§ **Source data**:
***

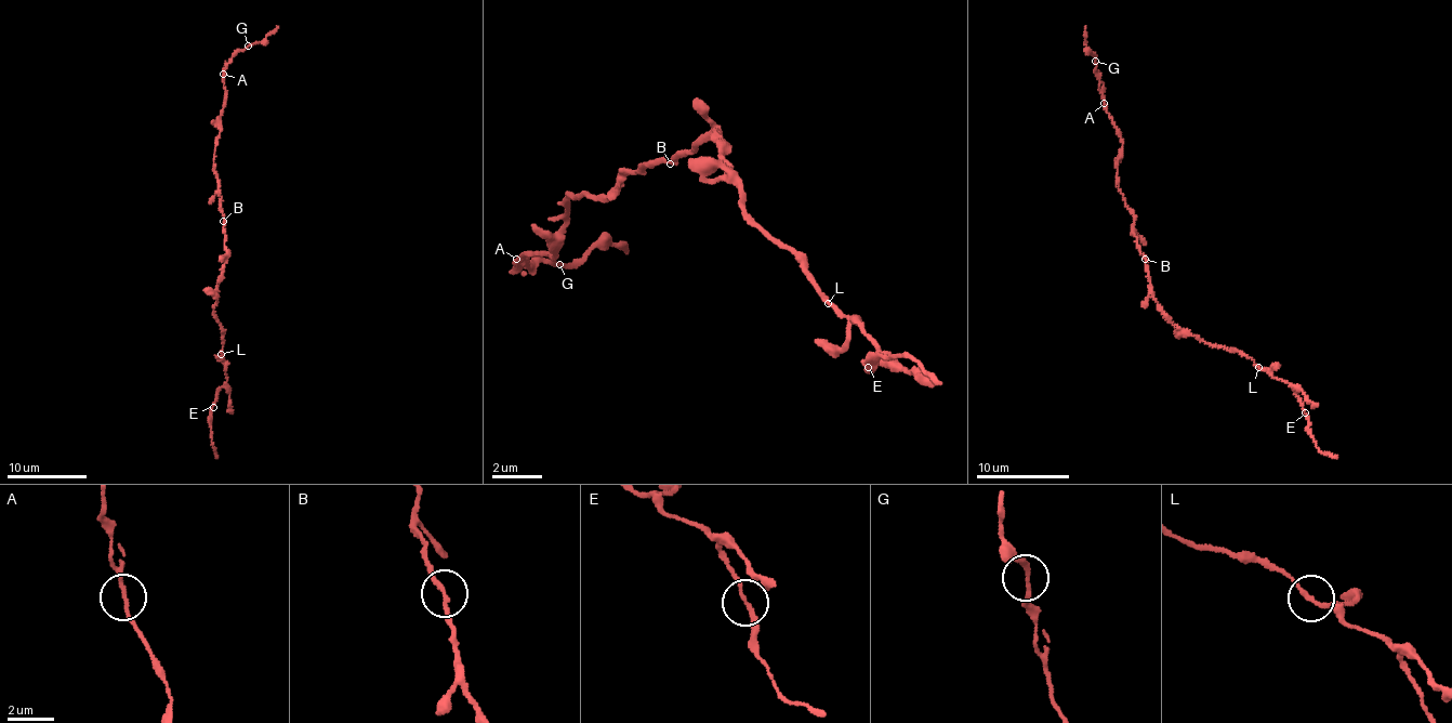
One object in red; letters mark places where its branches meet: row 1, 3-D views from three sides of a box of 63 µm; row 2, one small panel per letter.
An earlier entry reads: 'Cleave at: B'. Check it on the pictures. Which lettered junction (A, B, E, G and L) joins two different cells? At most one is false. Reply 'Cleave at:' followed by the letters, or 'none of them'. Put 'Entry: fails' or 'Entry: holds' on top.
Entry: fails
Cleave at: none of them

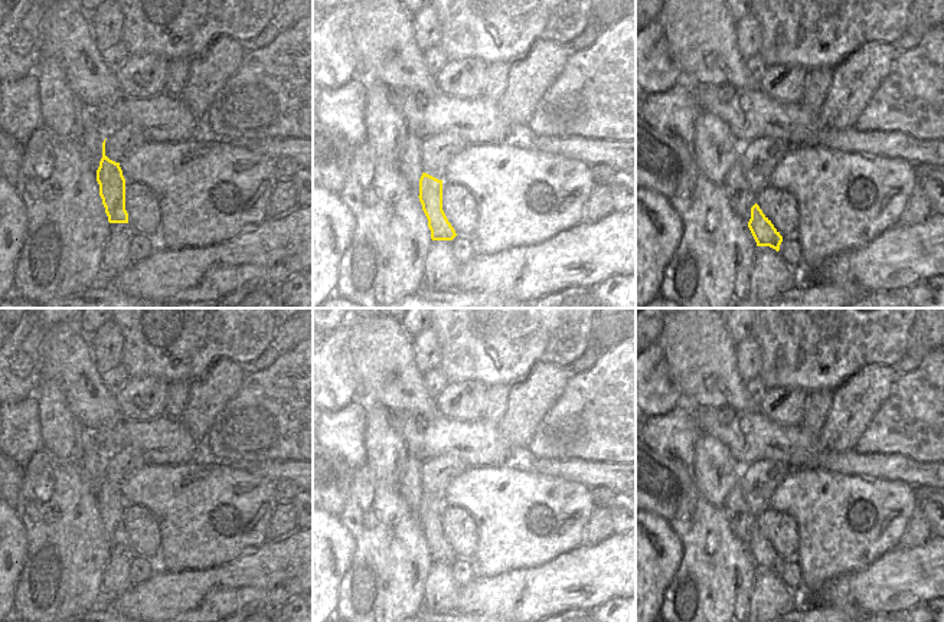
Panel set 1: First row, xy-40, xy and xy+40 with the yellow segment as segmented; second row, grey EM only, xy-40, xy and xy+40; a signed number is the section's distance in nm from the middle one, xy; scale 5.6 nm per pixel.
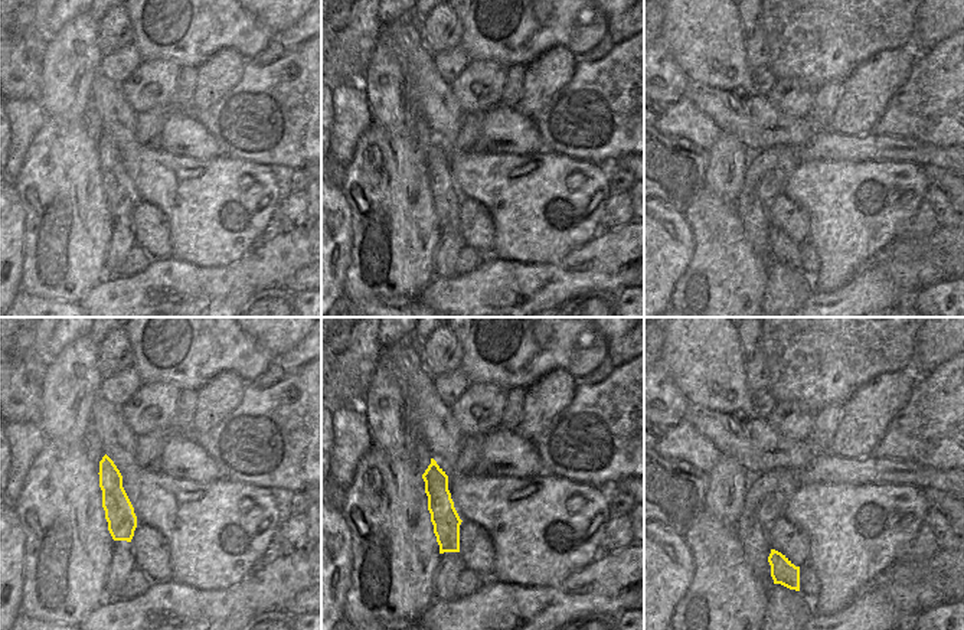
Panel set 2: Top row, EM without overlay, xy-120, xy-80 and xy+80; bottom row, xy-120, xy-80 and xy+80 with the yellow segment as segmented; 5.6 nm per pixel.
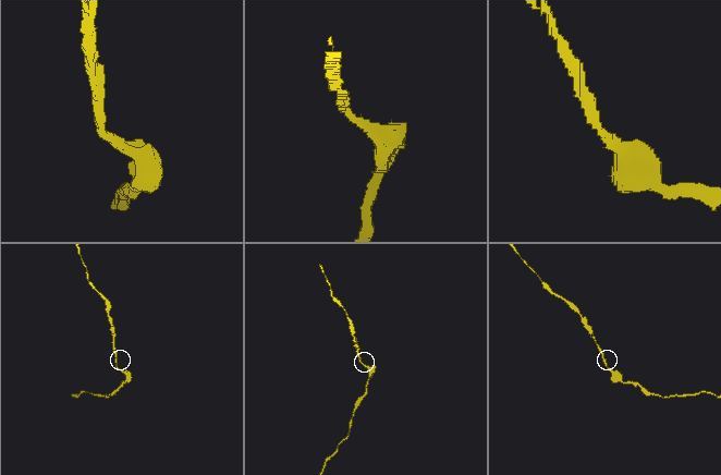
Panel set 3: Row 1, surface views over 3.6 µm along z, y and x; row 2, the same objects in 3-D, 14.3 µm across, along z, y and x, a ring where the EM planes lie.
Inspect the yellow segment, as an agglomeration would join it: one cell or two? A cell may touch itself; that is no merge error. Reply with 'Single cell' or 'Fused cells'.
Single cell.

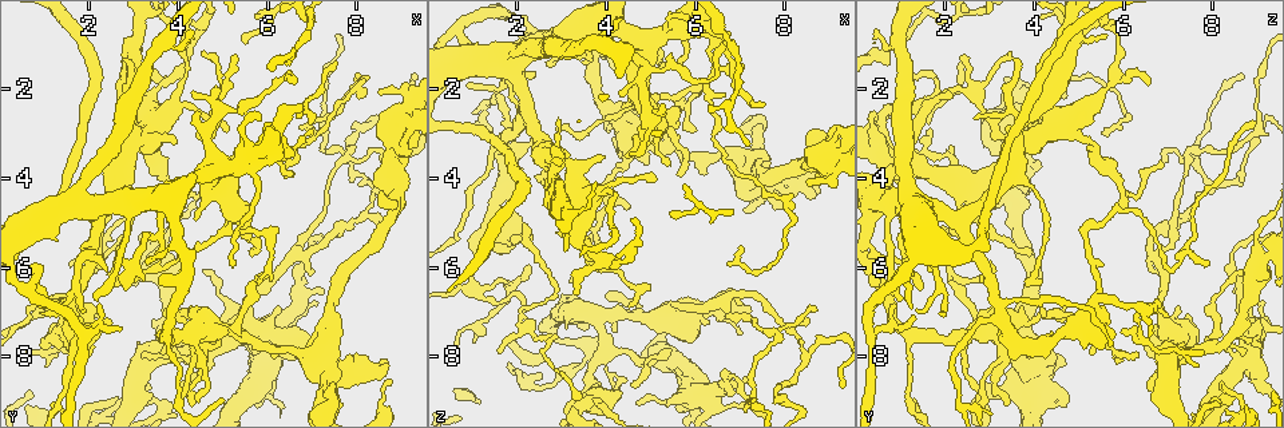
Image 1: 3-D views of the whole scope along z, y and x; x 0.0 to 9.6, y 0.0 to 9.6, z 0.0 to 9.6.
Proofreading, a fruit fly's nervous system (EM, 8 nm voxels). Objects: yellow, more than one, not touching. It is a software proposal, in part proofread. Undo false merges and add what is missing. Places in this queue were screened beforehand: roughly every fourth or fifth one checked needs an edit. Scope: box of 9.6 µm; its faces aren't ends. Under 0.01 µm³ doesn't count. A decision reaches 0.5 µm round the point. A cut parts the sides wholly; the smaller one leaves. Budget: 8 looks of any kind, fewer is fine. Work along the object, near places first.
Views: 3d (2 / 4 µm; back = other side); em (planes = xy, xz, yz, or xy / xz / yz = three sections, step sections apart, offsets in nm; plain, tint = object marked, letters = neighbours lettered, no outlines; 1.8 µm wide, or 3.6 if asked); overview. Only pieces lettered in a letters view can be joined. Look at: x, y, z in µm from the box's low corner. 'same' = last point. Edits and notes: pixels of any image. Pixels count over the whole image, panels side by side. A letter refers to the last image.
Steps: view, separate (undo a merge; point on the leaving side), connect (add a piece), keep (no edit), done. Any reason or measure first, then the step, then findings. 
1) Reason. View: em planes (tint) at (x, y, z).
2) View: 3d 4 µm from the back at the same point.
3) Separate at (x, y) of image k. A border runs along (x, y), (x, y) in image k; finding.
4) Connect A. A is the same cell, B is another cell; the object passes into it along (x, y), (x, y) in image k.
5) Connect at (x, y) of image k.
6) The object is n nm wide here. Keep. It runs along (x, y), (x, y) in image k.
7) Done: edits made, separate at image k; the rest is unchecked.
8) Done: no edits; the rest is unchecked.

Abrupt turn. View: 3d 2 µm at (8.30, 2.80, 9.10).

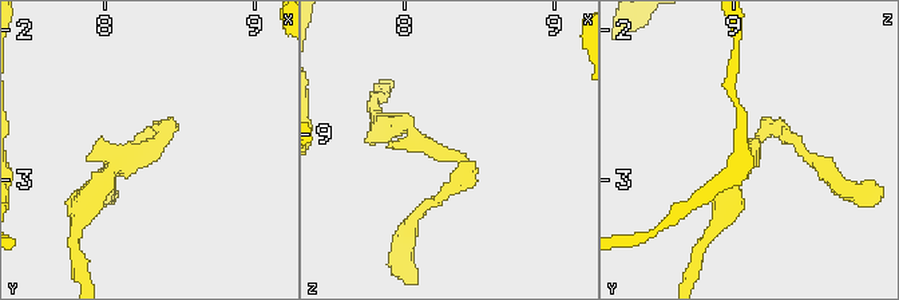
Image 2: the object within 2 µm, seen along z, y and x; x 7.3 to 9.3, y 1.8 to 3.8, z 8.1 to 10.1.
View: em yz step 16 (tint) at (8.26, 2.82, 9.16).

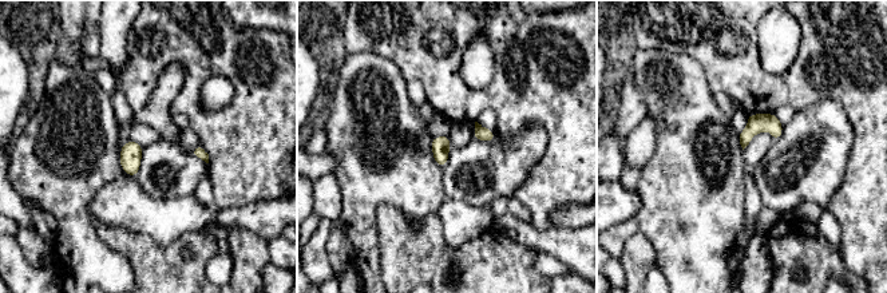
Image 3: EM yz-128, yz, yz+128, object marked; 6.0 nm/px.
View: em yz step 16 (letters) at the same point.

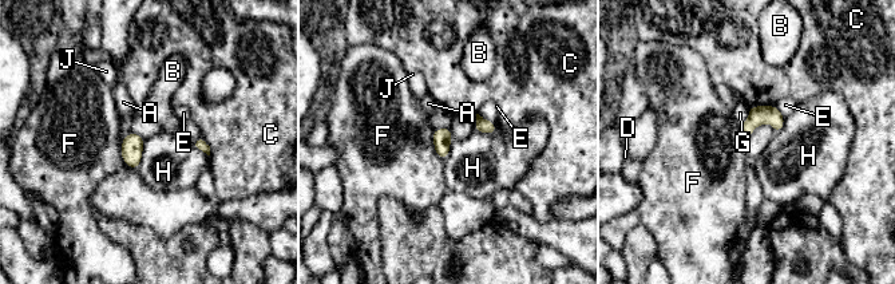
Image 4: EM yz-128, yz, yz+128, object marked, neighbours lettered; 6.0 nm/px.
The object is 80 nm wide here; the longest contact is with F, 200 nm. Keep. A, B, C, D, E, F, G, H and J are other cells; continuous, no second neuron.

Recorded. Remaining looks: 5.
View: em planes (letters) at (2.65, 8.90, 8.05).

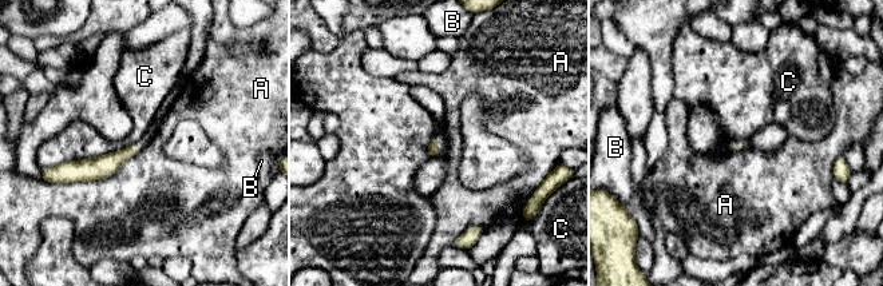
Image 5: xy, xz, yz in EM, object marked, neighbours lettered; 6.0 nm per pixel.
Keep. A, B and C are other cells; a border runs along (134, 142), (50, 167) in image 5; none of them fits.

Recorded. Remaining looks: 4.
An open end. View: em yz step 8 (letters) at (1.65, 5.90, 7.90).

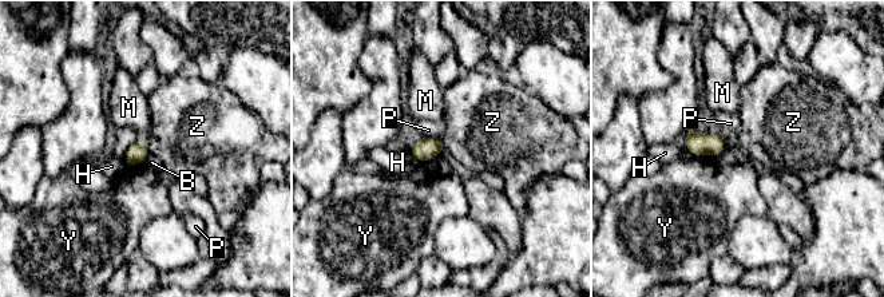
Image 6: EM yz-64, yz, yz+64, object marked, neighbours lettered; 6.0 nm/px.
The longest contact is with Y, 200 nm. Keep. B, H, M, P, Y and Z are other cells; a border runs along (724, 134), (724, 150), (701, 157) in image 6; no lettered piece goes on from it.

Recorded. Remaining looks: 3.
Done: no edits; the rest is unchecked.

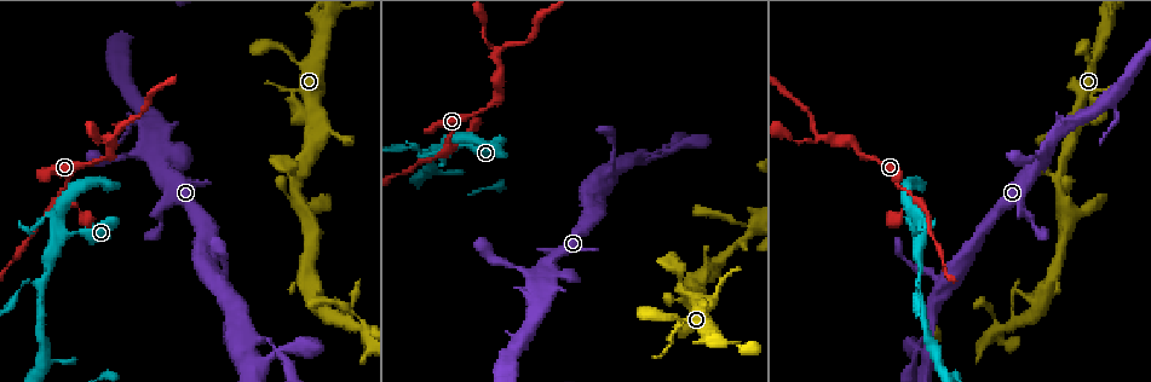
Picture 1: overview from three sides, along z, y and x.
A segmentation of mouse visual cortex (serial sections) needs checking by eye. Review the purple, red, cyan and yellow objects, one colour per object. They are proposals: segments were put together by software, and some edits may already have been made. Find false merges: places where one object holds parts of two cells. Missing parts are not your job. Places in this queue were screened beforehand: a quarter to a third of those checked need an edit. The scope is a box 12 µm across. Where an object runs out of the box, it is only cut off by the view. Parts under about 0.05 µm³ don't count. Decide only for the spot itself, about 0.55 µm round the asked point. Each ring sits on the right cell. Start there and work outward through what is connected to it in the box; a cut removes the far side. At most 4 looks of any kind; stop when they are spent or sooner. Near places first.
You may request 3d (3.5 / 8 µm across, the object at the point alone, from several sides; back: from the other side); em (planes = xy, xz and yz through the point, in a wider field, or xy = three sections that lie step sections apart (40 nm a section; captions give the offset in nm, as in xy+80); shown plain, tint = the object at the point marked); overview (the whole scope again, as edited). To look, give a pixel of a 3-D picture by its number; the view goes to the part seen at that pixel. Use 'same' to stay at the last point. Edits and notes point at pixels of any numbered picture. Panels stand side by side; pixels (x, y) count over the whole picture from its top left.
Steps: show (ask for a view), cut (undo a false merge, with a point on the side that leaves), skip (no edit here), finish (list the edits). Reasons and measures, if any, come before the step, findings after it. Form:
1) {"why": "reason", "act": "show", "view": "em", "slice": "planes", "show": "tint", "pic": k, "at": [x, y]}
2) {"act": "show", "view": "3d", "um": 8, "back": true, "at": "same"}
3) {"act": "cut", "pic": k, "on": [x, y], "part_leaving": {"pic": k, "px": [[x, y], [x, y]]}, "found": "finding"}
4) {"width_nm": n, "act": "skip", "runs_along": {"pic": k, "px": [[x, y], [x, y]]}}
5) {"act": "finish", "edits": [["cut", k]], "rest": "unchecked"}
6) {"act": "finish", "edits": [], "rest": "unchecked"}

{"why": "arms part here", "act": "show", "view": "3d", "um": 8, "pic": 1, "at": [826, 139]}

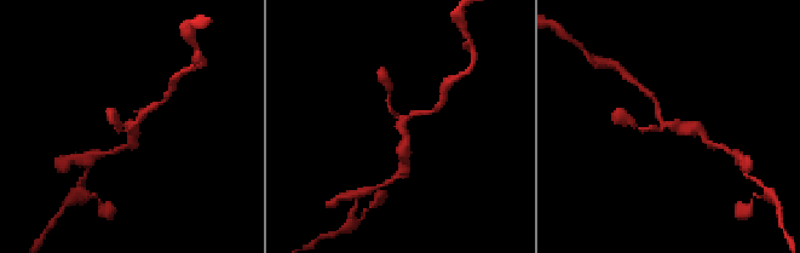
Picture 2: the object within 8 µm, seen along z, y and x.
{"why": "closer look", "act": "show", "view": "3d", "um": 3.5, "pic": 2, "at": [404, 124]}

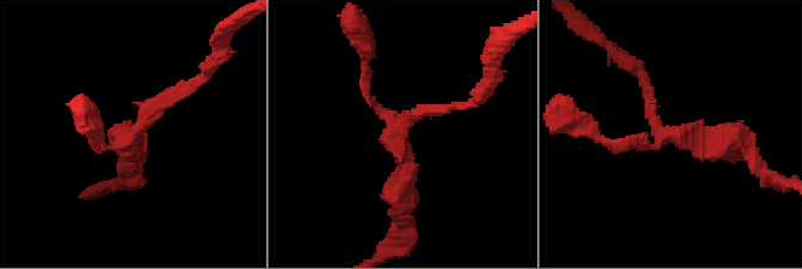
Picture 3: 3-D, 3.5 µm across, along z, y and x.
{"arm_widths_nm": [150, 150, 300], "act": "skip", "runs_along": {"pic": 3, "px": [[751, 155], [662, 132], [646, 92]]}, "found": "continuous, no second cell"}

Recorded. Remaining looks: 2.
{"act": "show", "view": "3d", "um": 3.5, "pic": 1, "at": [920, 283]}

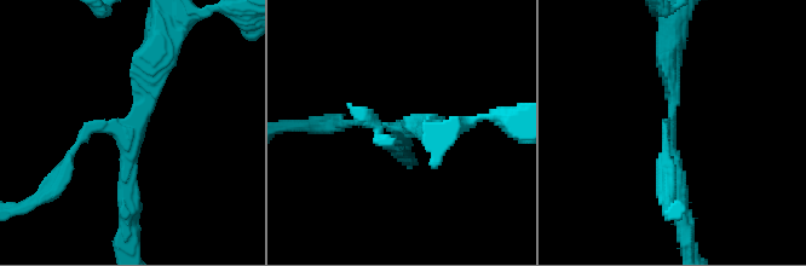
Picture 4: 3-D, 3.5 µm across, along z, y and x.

***

§ **Task instructions**: Throughout the data above, report every line that contains the string "this".

§ **Solved exercise**:
Proofreading, a fruit fly's nervous system (EM, 8 nm voxels). Objects: yellow, more than one, not touching. It is a software proposal, in part proofread. Undo false merges and add what is missing. Places in this queue were screened beforehand: roughly every fourth or fifth one checked needs an edit. Scope: box of 9.6 µm; its faces aren't ends. Under 0.01 µm³ doesn't count. A decision reaches 0.5 µm round the point. A cut parts the sides wholly; the smaller one leaves. Budget: 8 looks of any kind, fewer is fine. Work along the object, near places first.
A segmentation of mouse visual cortex (serial sections) needs checking by eye. Review the purple, red, cyan and yellow objects, one colour per object. They are proposals: segments were put together by software, and some edits may already have been made. Find false merges: places where one object holds parts of two cells. Missing parts are not your job. Places in this queue were screened beforehand: a quarter to a third of those checked need an edit. The scope is a box 12 µm across. Where an object runs out of the box, it is only cut off by the view. Parts under about 0.05 µm³ don't count. Decide only for the spot itself, about 0.55 µm round the asked point. Each ring sits on the right cell. Start there and work outward through what is connected to it in the box; a cut removes the far side. At most 4 looks of any kind; stop when they are spent or sooner. Near places first.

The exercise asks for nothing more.